Einwegprodukte zu ersetzen und gleichzeitig kostspielige Mehrwegalternativen anzuschaffen sind zusätzliche Hürden, die Betriebe nehmen müssen, um ihr Geschäft erfolgreich neu starten zu können. Vor allem wenn man bedenkt, dass es abgesehen von privatwirtschaftlichen Anbietern noch überhaupt keine übergreifende Infrastruktur gibt, die das seitens des Gesetzgebers geforderte Mehrwegsystem umsetzen kann. Über den lang ersehnten Restart nach sieben Monaten Lockdown und den stetig wachsenden regulatorischen, aber auch gesellschaftlichen Druck, das Geschäft nachhaltiger zu gestalten, darüber haben wir zum Tag der nachhaltigen Gastronomie mit drei Unternehmer_innen in Berlin gesprochen.
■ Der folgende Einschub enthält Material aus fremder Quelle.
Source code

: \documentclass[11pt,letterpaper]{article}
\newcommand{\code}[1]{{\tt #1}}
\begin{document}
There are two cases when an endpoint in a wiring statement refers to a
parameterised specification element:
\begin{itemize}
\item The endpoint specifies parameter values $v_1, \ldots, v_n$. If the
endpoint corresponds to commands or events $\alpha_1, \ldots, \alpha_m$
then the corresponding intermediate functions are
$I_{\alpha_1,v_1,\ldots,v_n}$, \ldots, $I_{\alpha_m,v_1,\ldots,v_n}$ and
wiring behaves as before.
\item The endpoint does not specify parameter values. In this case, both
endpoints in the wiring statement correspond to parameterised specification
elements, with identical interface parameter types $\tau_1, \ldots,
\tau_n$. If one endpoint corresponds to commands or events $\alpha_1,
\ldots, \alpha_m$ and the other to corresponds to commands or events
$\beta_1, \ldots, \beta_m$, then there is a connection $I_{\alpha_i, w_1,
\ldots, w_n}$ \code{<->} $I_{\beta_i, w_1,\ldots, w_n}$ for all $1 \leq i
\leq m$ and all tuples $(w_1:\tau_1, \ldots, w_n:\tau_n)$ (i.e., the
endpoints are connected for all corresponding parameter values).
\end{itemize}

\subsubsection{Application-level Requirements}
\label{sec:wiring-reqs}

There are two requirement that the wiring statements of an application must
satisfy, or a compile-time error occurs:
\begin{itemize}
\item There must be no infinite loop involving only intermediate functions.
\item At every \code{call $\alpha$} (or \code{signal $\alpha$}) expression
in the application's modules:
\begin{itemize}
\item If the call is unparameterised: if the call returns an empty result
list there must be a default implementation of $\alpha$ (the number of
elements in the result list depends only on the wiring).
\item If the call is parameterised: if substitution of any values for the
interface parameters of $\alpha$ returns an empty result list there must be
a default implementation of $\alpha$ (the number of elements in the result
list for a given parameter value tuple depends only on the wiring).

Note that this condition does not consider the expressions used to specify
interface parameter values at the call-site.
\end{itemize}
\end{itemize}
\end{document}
Unser erster Gesprächspartner ist Aymann Azzawi, ein aus Syrien stammender Berliner der 2016 sein Unternehmen „refueat“ gegründet hat. Angefangen mit einem mobilen Street Food Geschäft auf Rädern hat er heute ein Catering-Business und produziert u. a. für den Lebensmitteeinzelhandel. Wir waren im Herzstück seines Unternehmens, einem kleinen „Soul-Food“ Imbiss in Berlin-Kreuzberg. Refueat hat die Krise mit einem „blauen Auge“ überlebt. Das liegt vor allem daran, dass Aymann sich gemeinsam mit seinem Partner Andy Munser mehrere Standbeine aufgebaut hat. Durch den Imbissverkauf, sogenannte Food-Bikes, einen neuen Onlineshop und die Lebensmittelproduktion konnte man den pandemiebedingten Wegfall des Catering-Geschäfts zumindest teilweise kompensieren.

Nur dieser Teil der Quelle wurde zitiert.